OC Gambling Houses in California Draw Vietnamese in Droves, as the Law Moves In
Posted on: July 20, 2016, 01:59h.
Last updated on: October 12, 2016, 08:34h.
In Orange County, California, known in the vernacular as the “OC,” gambling houses inside of otherwise quiet communities have become the bane of local law enforcement. But police aren’t ready to concede to the rampant problem.
The Vietnamese community that largely settled in Orange County after the fall of Saigon in 1975 brought with them their cultural love of gambling.
The county’s Little Saigon is the largest Vietnamese settlement in the United States, with a population totaling more than 200,000. The cities of Garden Grove, Westminster, and Santa Ana make up the largest chunk of the Little Saigon region in Orange County.
And though an overwhelming percentage of the Vietnamese who live in these areas are law-abiding citizens, there remain more than a few bad eggs. According to a report by the Associated Press, police have infiltrated over a dozen illegal gambling houses in recent years that are run by gangs.
Leads are frequently generated from neighboring complaints of noise and traffic.
Others stem from law enforcement simply tracing drug paraphernalia, like syringes littered on the streets. The gambling houses are often also sources of drugs and alcohol, promoted to fuel gambling binges.
“They don’t just go there for an hour,” Westminster Police Department Sgt. Darin Upstill told the AP. “They’ll be there for hours on end.”
Little Saigon, Big Problem
Running an illegal gambling house is attractive to certain gang operatives, as the risk is low compared to dealing hard drugs. And profits can be just as large.
Police tell the AP that the illegal Orange County gambling houses can bring in $100,000 or more a month. And much of the money gambled by the invite-only Vietnamese crowd is ill-gotten.

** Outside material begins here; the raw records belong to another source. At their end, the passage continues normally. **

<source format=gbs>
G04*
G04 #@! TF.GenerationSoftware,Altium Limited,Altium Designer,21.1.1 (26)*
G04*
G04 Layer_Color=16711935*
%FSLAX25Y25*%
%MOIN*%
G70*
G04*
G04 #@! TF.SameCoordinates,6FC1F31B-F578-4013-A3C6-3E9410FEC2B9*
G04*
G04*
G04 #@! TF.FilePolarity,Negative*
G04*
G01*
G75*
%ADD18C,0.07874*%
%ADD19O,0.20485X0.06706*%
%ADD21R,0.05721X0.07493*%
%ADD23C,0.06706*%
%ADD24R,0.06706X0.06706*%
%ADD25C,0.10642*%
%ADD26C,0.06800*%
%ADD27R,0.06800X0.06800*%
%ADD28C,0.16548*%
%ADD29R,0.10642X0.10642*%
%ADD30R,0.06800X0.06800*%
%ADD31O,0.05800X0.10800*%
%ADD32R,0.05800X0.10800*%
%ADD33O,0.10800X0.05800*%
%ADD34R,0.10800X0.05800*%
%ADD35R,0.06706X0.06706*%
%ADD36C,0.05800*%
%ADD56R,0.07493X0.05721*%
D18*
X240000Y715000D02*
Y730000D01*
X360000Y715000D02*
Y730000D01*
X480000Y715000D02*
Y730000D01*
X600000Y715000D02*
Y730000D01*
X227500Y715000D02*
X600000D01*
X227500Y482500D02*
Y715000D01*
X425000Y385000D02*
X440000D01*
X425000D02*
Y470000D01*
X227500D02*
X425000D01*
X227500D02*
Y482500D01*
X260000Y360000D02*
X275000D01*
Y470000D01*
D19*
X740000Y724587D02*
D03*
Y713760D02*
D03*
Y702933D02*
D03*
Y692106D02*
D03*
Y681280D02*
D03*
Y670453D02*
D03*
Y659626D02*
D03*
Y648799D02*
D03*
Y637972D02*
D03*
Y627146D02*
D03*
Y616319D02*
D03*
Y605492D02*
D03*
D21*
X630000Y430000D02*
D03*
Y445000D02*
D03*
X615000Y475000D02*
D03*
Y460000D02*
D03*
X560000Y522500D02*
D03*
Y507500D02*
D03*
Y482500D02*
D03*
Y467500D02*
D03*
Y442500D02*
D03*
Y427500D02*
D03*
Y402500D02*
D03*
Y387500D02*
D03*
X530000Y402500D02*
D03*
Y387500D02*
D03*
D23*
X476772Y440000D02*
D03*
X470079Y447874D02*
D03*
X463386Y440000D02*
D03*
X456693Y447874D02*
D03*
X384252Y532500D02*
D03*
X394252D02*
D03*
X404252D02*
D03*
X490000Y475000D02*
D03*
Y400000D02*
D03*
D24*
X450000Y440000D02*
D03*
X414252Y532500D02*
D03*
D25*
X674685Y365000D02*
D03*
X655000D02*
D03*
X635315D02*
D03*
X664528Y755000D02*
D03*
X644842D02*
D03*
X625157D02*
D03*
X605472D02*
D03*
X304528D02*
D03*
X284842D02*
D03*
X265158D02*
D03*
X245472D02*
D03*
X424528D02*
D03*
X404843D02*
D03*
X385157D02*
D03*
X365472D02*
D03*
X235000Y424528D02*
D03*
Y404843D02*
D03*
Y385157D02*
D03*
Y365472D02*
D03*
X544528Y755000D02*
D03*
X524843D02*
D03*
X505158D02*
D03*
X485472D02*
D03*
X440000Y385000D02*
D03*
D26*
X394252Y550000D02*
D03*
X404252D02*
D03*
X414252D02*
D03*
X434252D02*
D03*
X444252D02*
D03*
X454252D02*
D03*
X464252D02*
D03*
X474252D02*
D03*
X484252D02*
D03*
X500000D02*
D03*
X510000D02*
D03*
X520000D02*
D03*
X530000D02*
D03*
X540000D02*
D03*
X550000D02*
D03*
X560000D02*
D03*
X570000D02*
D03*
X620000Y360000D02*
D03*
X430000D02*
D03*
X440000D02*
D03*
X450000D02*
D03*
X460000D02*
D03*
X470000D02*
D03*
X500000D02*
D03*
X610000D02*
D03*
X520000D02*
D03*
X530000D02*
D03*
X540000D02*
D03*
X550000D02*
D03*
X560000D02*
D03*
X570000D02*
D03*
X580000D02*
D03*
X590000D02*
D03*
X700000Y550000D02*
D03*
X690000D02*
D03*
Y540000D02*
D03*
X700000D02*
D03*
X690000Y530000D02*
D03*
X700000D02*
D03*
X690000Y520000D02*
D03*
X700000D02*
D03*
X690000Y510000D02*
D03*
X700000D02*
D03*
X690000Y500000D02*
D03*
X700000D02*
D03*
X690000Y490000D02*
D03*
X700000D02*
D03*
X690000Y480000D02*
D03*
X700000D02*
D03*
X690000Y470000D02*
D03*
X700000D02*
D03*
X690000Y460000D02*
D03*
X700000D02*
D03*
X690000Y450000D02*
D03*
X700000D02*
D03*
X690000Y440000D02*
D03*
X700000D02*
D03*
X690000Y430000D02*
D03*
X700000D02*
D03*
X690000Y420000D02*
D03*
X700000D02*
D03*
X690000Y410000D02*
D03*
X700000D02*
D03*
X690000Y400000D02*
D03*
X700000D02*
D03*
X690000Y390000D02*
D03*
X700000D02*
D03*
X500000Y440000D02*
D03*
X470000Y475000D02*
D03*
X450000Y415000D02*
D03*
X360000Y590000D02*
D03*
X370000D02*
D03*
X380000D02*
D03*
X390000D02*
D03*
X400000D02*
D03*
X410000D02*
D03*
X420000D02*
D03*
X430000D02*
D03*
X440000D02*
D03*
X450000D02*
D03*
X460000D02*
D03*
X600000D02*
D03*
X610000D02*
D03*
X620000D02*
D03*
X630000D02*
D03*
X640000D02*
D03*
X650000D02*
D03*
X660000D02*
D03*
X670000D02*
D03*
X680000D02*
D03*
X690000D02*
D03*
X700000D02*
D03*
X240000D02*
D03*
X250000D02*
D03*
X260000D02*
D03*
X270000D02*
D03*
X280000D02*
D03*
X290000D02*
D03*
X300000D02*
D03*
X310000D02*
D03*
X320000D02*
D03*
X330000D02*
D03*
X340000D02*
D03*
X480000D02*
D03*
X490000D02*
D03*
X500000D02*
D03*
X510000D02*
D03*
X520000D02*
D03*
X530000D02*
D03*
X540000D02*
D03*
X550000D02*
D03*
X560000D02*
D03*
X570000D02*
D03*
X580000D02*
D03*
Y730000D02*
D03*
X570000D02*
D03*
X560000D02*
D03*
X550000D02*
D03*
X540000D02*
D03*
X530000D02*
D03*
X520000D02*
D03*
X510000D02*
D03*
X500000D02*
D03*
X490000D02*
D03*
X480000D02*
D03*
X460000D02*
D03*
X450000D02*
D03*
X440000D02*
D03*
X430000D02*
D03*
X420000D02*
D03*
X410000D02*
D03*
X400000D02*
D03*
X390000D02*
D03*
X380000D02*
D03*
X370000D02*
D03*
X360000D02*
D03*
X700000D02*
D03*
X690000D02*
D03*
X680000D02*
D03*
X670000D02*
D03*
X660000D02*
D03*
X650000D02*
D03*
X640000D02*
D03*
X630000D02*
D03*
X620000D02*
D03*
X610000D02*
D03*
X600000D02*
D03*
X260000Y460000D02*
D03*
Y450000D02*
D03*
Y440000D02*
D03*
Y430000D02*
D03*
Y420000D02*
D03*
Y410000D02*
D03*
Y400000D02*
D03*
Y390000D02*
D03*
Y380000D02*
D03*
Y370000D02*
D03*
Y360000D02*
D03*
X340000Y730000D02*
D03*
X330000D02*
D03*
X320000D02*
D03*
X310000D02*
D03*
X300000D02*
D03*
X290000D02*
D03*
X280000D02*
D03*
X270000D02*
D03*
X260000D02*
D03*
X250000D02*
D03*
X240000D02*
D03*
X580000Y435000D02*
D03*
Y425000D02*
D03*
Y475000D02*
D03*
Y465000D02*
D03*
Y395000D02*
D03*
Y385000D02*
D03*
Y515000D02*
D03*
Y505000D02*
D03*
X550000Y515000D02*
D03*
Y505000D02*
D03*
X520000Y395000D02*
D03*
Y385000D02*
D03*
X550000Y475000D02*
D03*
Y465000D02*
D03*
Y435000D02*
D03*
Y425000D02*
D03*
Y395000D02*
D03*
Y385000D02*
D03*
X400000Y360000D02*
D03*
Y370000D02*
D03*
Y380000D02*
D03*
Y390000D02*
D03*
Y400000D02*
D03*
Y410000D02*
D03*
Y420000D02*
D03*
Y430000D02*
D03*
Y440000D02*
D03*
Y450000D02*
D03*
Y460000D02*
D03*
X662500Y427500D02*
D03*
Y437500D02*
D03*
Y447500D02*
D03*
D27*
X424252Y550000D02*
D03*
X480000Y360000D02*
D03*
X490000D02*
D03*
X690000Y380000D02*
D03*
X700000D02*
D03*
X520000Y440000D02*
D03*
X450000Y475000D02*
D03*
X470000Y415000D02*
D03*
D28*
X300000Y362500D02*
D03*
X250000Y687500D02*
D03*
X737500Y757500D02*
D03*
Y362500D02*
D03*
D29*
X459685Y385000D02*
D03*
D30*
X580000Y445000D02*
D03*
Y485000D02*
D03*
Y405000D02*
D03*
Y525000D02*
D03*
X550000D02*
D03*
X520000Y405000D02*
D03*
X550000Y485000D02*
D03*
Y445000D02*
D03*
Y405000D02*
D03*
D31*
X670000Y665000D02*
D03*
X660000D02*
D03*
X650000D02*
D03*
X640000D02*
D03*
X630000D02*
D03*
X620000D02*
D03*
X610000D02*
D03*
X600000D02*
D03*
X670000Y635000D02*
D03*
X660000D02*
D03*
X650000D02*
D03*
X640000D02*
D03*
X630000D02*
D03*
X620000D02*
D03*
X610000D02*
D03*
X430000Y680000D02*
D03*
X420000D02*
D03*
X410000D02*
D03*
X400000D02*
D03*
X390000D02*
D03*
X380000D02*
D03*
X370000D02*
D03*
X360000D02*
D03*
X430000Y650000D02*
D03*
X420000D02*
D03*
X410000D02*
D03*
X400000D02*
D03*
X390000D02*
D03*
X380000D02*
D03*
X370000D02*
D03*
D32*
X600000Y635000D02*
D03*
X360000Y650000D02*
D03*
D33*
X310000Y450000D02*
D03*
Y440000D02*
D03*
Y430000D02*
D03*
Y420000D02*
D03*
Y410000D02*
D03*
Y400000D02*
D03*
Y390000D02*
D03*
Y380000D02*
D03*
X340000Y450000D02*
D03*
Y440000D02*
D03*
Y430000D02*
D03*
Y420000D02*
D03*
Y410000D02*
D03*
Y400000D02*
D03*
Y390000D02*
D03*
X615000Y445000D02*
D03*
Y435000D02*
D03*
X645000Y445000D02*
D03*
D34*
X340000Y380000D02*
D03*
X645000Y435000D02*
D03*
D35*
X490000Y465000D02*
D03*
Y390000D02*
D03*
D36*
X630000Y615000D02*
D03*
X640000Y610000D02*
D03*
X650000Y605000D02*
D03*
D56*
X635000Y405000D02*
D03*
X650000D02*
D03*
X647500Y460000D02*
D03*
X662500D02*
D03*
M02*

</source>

The game of choice is a six-person video table arcade game, where players purchase gambling tokens. It’s a children’s game that Upstill told the Orange County Register in 2015 could be found at Chuck E. Cheese’s.

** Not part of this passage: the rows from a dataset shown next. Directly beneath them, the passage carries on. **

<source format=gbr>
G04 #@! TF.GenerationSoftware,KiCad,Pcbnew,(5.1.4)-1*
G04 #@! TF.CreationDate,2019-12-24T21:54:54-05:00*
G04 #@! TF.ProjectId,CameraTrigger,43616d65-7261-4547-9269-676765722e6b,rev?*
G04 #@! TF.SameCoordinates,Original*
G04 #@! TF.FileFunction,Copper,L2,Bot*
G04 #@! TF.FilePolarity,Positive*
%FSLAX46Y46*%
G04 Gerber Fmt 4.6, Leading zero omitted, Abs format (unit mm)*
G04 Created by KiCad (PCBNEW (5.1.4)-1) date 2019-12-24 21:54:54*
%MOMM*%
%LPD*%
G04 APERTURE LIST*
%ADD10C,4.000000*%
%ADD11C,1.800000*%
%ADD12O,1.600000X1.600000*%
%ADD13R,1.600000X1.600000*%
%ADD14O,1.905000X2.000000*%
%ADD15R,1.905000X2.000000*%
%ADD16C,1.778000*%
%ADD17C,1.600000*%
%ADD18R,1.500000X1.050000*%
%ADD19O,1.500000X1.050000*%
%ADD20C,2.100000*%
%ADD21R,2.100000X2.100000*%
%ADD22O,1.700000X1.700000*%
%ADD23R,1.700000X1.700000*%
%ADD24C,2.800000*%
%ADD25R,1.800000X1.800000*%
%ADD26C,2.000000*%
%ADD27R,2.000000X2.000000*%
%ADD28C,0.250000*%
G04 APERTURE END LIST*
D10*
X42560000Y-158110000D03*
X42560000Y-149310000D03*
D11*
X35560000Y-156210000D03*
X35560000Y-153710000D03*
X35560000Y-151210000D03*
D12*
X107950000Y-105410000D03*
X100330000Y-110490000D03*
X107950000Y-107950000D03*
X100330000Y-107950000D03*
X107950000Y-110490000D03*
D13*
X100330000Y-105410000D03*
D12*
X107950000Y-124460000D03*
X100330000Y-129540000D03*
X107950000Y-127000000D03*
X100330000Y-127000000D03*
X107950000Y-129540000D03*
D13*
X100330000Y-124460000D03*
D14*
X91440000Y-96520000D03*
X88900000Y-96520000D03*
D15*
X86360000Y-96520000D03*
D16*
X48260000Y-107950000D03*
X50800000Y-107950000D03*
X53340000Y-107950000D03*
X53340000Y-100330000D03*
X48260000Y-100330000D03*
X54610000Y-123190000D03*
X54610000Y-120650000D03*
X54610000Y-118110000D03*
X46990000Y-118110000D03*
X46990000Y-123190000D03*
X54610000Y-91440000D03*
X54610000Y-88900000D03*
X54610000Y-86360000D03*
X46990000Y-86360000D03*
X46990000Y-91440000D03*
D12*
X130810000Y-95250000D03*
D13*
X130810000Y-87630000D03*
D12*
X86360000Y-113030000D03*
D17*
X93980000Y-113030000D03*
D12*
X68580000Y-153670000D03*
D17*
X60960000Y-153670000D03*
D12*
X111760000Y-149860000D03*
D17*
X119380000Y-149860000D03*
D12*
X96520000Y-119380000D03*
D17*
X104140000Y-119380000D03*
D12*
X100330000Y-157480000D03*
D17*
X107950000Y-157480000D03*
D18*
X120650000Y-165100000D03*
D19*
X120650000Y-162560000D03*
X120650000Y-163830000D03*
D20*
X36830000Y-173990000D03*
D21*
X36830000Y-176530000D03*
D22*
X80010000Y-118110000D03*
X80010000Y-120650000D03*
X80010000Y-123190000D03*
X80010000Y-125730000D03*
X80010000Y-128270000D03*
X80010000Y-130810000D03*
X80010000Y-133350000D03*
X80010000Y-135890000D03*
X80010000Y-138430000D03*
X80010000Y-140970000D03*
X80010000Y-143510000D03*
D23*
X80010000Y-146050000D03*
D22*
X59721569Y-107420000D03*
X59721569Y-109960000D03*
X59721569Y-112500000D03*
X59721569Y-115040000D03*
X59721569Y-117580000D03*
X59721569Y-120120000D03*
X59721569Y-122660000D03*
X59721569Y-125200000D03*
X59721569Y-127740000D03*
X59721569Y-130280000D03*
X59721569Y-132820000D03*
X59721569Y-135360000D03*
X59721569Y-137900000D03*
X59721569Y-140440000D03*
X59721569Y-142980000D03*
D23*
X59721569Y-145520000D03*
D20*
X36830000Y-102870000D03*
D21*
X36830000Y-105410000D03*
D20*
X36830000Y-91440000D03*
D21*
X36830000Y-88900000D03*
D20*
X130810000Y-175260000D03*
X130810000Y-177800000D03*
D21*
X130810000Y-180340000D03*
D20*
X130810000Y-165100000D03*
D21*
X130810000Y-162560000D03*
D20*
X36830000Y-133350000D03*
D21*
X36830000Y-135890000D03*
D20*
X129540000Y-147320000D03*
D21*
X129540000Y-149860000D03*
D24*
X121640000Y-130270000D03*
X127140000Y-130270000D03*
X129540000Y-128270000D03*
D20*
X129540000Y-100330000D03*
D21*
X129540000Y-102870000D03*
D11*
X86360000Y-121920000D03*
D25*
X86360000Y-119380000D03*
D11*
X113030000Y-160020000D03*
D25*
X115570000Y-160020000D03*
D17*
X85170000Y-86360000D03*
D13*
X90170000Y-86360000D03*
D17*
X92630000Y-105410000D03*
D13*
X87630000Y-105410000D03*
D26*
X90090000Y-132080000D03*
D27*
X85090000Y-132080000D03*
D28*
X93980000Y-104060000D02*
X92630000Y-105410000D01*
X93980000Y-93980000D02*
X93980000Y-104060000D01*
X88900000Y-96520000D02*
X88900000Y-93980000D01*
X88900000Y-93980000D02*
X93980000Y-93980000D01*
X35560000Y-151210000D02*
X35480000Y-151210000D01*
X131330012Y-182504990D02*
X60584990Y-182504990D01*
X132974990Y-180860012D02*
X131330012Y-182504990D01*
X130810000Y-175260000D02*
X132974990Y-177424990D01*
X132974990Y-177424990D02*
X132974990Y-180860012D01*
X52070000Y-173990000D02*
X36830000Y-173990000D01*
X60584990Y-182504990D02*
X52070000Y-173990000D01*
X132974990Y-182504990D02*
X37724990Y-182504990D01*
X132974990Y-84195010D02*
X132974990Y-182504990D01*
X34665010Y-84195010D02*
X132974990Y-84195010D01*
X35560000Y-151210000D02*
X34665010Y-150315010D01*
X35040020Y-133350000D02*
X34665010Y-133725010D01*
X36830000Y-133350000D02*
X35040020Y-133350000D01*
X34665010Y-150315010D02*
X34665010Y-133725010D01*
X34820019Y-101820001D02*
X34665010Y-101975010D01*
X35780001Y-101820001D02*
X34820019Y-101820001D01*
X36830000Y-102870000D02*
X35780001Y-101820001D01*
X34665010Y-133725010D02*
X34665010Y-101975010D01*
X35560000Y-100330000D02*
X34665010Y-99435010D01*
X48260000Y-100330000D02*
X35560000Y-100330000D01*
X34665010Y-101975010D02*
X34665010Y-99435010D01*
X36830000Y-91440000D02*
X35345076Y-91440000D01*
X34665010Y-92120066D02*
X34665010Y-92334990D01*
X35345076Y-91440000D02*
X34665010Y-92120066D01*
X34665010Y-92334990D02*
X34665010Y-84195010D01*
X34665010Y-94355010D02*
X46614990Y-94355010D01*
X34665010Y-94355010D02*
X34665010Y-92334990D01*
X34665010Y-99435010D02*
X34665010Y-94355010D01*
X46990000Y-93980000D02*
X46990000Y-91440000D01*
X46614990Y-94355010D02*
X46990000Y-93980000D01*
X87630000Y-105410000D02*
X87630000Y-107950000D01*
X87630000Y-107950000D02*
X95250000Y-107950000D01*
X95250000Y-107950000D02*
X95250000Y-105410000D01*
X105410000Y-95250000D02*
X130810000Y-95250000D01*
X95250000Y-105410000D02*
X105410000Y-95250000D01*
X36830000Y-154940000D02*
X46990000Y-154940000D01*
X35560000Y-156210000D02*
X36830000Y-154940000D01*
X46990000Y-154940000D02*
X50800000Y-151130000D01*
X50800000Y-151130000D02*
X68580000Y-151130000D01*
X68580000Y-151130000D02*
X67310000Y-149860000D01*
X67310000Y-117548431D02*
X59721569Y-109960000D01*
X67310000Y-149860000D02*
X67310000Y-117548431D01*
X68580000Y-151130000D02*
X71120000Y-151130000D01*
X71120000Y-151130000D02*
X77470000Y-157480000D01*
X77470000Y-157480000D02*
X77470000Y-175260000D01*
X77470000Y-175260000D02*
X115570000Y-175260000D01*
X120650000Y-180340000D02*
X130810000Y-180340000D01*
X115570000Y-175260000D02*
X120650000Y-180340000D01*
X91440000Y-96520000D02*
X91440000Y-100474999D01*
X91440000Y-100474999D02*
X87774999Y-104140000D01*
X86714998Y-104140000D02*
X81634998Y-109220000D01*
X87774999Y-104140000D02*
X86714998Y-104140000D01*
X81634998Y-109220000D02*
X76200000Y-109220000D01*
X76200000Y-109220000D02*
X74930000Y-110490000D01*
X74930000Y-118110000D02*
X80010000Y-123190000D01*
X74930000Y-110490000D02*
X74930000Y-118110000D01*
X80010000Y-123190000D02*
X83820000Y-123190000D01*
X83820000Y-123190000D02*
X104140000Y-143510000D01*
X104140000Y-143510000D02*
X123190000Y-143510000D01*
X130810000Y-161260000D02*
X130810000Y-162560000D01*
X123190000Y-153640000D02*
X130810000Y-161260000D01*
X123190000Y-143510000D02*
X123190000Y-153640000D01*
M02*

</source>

Last September, Westminster police confiscated $50,000 in cash, weapons, and drugs from just one gambling house. Seventeen people were detained, but only three were eventually arrested, highlighting the little risk, big reward theory.
The National Council on Problem Gambling (NCPG) says that two million American adults meet the criteria to be deemed “pathological gamblers”. Another four to six million could fall into the “problem gambler” category.
But those statistics becoming something else again when narrowed down to encompass only the Vietnamese population based in the US.
According to UCLA Psychiatry Professor Dr. Timothy Fong, upwards of 60 percent of American-based Vietnamese qualify as pathological gamblers.
“While there may be individual biological and psychological factors that play a role in the development of problem gambling, there are cultural and social factors that may encourage these problem gambling behaviors,” Fong wrote in a 2007 report titled “Asian-Americans, Addictions, and Barriers to Treatment.”
“Psychological and social factors, denial, guilt, or shame, coping strategies, acculturation issues, language barriers, and [barriers to] help-seeking behaviors all exacerbate the impact of problem gambling,” Fong concluded.
The California Department of Public Health’s Office of Problem Gambling has a no-cost counseling and treatment program for multinational citizens. And more state-authorized problem gambler treatment providers are located in the south Los Angeles area than anywhere else in the state.